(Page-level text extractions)
[Start of section]

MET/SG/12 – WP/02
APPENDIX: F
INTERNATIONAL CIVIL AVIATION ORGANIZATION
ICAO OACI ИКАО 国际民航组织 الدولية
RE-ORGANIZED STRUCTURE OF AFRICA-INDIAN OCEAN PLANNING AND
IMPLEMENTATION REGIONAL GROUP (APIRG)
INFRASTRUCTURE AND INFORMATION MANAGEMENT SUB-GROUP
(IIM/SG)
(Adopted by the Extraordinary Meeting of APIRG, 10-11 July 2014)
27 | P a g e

[End of section]
[Start of section]

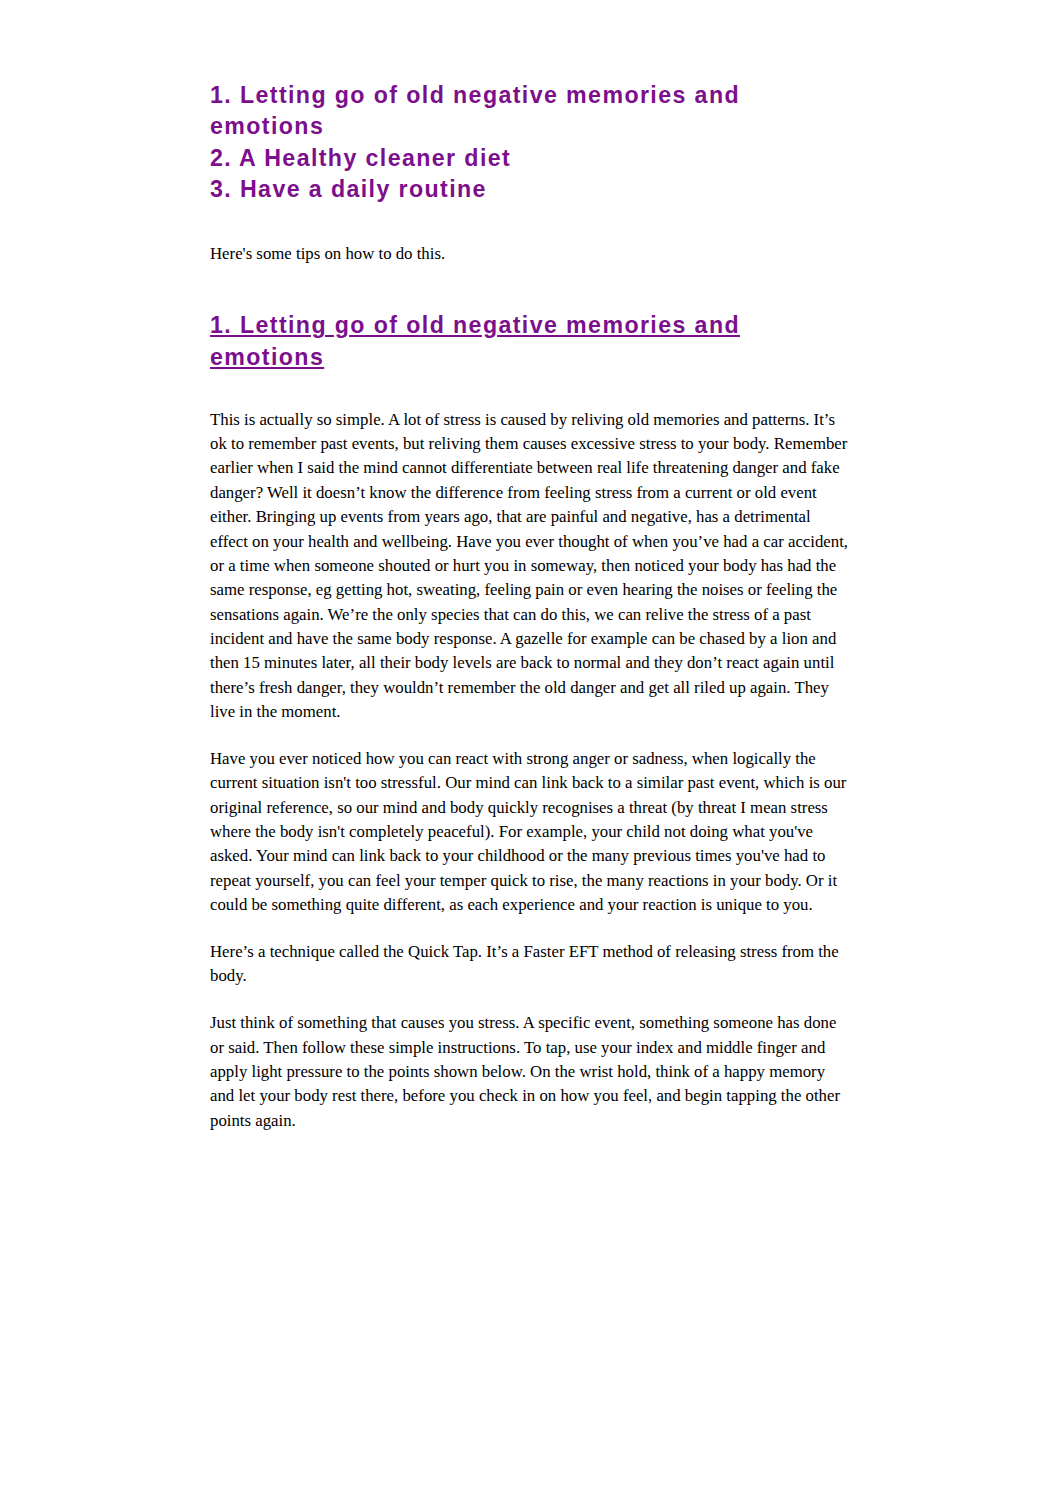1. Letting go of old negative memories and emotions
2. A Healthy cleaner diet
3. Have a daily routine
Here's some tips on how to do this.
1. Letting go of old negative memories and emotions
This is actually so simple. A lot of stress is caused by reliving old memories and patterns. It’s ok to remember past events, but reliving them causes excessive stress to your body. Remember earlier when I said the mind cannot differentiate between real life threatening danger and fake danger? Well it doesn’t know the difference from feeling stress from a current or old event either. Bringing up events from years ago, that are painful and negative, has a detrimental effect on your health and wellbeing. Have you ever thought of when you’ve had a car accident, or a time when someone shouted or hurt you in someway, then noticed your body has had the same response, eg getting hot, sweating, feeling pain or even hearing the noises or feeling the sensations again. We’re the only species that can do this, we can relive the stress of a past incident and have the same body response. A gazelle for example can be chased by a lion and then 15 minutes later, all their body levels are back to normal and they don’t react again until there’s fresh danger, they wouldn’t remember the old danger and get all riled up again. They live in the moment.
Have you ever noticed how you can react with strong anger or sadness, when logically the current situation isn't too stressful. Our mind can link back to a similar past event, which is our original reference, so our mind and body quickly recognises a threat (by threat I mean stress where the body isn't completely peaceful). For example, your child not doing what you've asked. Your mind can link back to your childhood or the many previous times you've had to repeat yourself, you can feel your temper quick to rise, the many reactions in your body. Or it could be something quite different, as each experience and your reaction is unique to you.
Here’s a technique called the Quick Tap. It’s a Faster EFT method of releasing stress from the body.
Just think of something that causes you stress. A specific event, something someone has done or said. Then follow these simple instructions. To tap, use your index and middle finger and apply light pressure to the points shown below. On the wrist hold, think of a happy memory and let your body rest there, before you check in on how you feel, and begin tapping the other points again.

[End of section]

▶ **What you have to do**
Copy the stretch of the records above that runs from the line with "ICAO OACI ИКАО 国际民航组织 الدولية" through the line with "27 | P a g e". Both end lines belong in the copy, and nothing else does.

▶ **Written solution**
ICAO OACI ИКАО 国际民航组织 الدولية
RE-ORGANIZED STRUCTURE OF AFRICA-INDIAN OCEAN PLANNING AND
IMPLEMENTATION REGIONAL GROUP (APIRG)
INFRASTRUCTURE AND INFORMATION MANAGEMENT SUB-GROUP
(IIM/SG)
(Adopted by the Extraordinary Meeting of APIRG, 10-11 July 2014)
27 | P a g e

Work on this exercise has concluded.